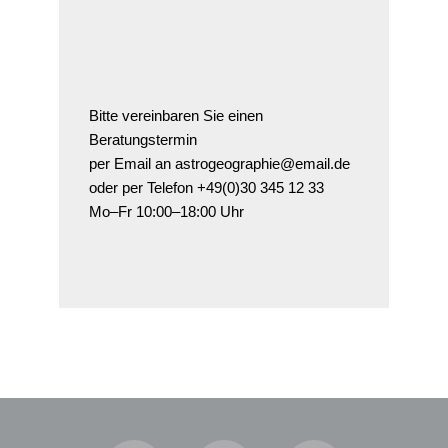
Bitte vereinbaren Sie einen
Beratungstermin
per Email an astrogeographie@email.de
oder per Telefon +49(0)30 345 12 33
Mo–Fr 10:00–18:00 Uhr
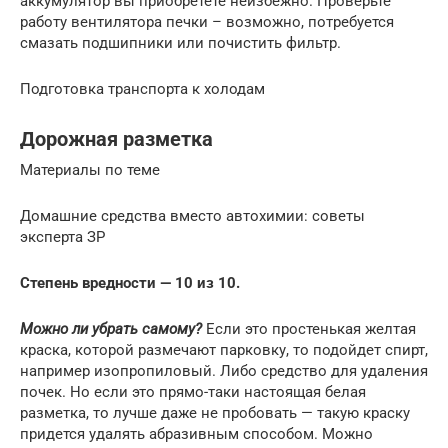
аккумулятор вы приобретете неизбежно. Проверьте
работу вентилятора печки – возможно, потребуется
смазать подшипники или почистить фильтр.
Подготовка транспорта к холодам
Дорожная разметка
Материалы по теме
Домашние средства вместо автохимии: советы
эксперта ЗР
Степень вредности — 10 из 10.
Можно ли убрать самому?
Если это простенькая желтая
краска, которой размечают парковку, то подойдет спирт,
например изопропиловый. Либо средство для удаления
почек. Но если это прямо-таки настоящая белая
разметка, то лучше даже не пробовать — такую краску
придется удалять абразивным способом. Можно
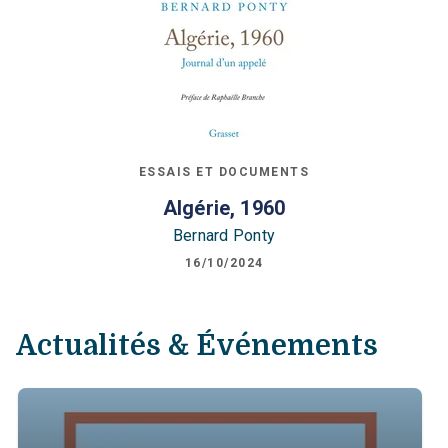
ESSAIS ET DOCUMENTS
Algérie, 1960
Bernard Ponty
16/10/2024
Actualités & Événements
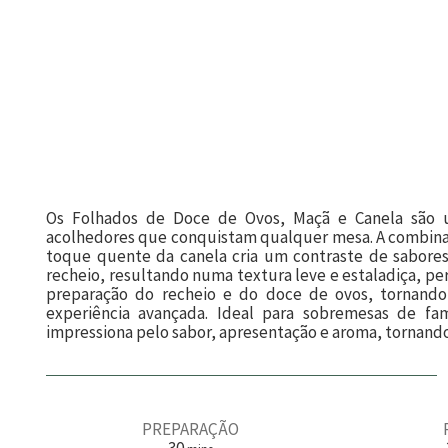
Os Folhados de Doce de Ovos, Maçã e Canela são u
acolhedores que conquistam qualquer mesa. A combinaç
toque quente da canela cria um contraste de sabores 
recheio, resultando numa textura leve e estaladiça, per
preparação do recheio e do doce de ovos, tornand
experiência avançada. Ideal para sobremesas de famí
impressiona pelo sabor, apresentação e aroma, tornand
PREPARAÇÃO
m
30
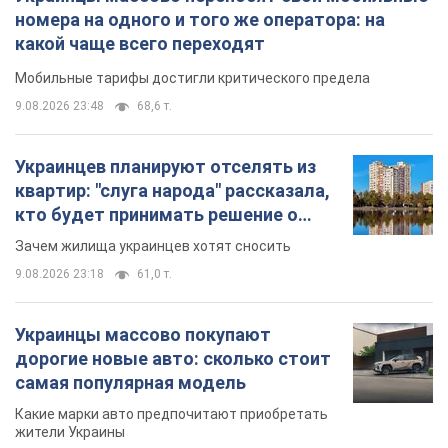
номера на одного и того же оператора: на
какой чаще всего переходят
Мобильные тарифы достигли критического предела
9.08.2026 23:48
68,6 т.
Украинцев планируют отселять из
квартир: "слуга народа" рассказала,
кто будет принимать решение о
сносе домов
Зачем жилища украинцев хотят сносить
9.08.2026 23:18
61,0 т.
Украинцы массово покупают
дорогие новые авто: сколько стоит
самая популярная модель
Какие марки авто предпочитают приобретать
жители Украины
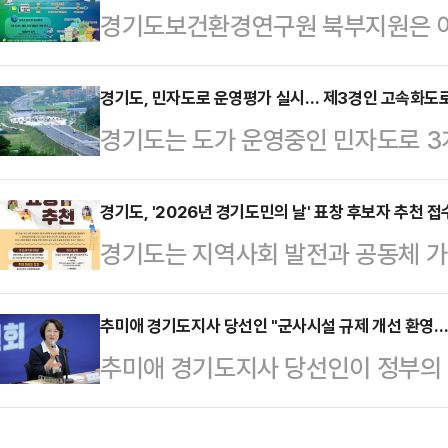
경기도보건환경연구원 북부지원은 이
당선인의 핵심 가치인 공정, 혁신,
백운계곡, 가평 백둔교 장사바위, 연
선언했다.김태년 준비위원장은 이날 
4곳에 대한 수질조사를 실시한다고 
경기도, 민자도로 운영평가 실시… 제3경인 고속화도
'준비위원회'인 점을 분명히 했다. 
경기도는 도가 운영중인 민자도로 3
에는 주 1회, 9월에는 월 1회 이상
정의 연속성을 존중하면서, 그 위에
제3경인 고속화도로가 가장 우수한 
에서 채취한 시료를 분석해 대장균을 
다는 의지의 …
운영 평가 대상 3개 노선은 서수원~의왕간 고속화도로, 제3경인 고속화도
경기도, '2026년 경기도민의 날' 표창 후보자 추천 접
㎖당 500개체수를 초과하면 즉시 
경기도는 지역사회 발전과 공동체 가
로, 일산대교다.민자도로 운영평가는
기준 초과 시 해당 시군은 지역 주민
는 30일까지 '2026년 경기도민의
수준 향상을 위해 매년 실시하는 평가
오염 원인 파…
18일 밝혔다.도민 표창은 도 발전을
추미애 경기도지사 당선인 "군사시설 규제 개선 환영…
지 진행됐으며, 시설물 · 도로 포장 ·
추미애 경기도지사 당선인이 정부의 
서 경기도의 위상을 높인 도민의 공
해 심도 있는 점검을 실시했다.이번 
역' 등 군사시설 규제 개선 조치에 대
△법질서 확립 △농어촌 발전 △사
고속화…
기북부 대전환’을 추진하겠다고 선언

****************************************

#### [Problem statement]
Scan the lines above for the word "민자도로", then copy each line that has it.

#### [Answer below]
경기도, 민자도로 운영평가 실시… 제3경인 고속화도
경기도는 도가 운영중인 민자도로 3
로, 일산대교다.민자도로 운영평가는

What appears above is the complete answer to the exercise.